Xin Shuyu, Du Shujuan, Liu Lingzhi, Xie Yan, Zuo Lielian, Yang Jing, Hu Jingjin, Yue Wenxing, Zhang Jing, Cao Pengfei, Zhu Fanxiu, Lu Jianhong
NHC Key Laboratory of Carcinogenesis, The Key Laboratory of Carcinogenesis and Cancer Invasion of the Chinese Ministry of Education, Department of Hematology, Xiangya Hospital, Central South University, Changsha, China.
Department of Medical Microbiology, School of Basic Medical Science, Central South University, Changsha, China.
Front Microbiol. 2019 Dec 13;10:2879. doi: 10.3389/fmicb.2019.02879. eCollection 2019.
Epstein-Barr virus (EBV) nuclear antigen 1 (EBNA1)-mediated DNA episomal genome replication and persistence are essential for the viral pathogenesis. Cyclophilin A (CYPA) is upregulated in EBV-associated nasopharyngeal carcinoma (NPC) with unknown roles. In the present approach, cytosolic CYPA was found to be bound with EBNA1 into the nucleus. The amino acid 376-459 of the EBNA1 domain was important for the binding. CYPA depletion attenuated and ectopic CYPA expression improved EBNA1 expression in EBV-positive cells. The loss of viral copy number was also accelerated by CYPA consumption in daughter cells during culture passages. Mechanistically, CYPA mediated the connection of EBNA1 with oriP (origin of EBV DNA replication) and subsequent oriP transcription, which is a key step for the initiation of EBV genome replication. Moreover, CYPA overexpression markedly antagonized the connection of EBNA1 to Ubiquitin-specific protease 7 (USP7), which is a strong host barrier with a role of inhibiting EBV genome replication. The PPIase activity of CYPA was required for the promotion of oriP transcription and antagonism with USP7. The results revealed a strategy that EBV recruited a host factor to counteract the host defense, thus facilitating its own latent genome replication.

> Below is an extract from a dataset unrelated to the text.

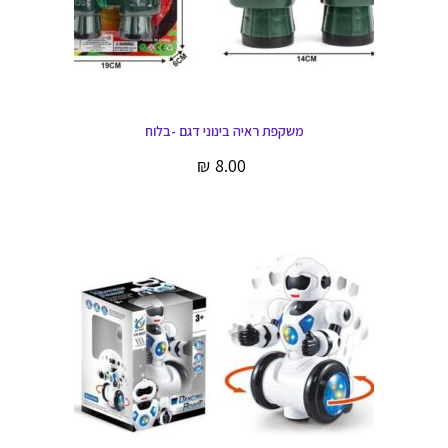
משקפת ראיה בינוני דגם -בלוח
₪
8.00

This study provides a new insight into EBV pathogenesis and potential virus-targeted therapeutics in EBV-associated NPC, in which CYPA is upregulated at all stages.
爱泼斯坦-巴尔病毒(EBV)核抗原1(EBNA1)介导的DNA游离型基因组复制和维持对于病毒发病机制至关重要。亲环素A(CYPA)在EBV相关鼻咽癌(NPC)中上调,但其作用尚不清楚。在本研究中,发现胞质CYPA与EBNA1结合进入细胞核。EBNA1结构域的氨基酸376 - 459对于这种结合很重要。CYPA缺失会减弱EBV阳性细胞中EBNA1的表达,而异位表达CYPA则会增强其表达。在培养传代过程中,CYPA的消耗也加速了子代细胞中病毒拷贝数的丢失。从机制上讲,CYPA介导了EBNA1与oriP(EBV DNA复制起点)的连接以及随后的oriP转录,这是EBV基因组复制起始的关键步骤。此外,CYPA过表达显著拮抗EBNA1与泛素特异性蛋白酶7(USP7)的连接,USP7是一种强大的宿主屏障,具有抑制EBV基因组复制的作用。CYPA的肽脯氨酰顺反异构酶(PPIase)活性对于促进oriP转录和拮抗USP7是必需的。结果揭示了一种策略,即EBV招募一种宿主因子来对抗宿主防御,从而促进其自身潜伏基因组的复制。本研究为EBV发病机制以及EBV相关NPC中潜在的病毒靶向治疗提供了新的见解,其中CYPA在所有阶段均上调。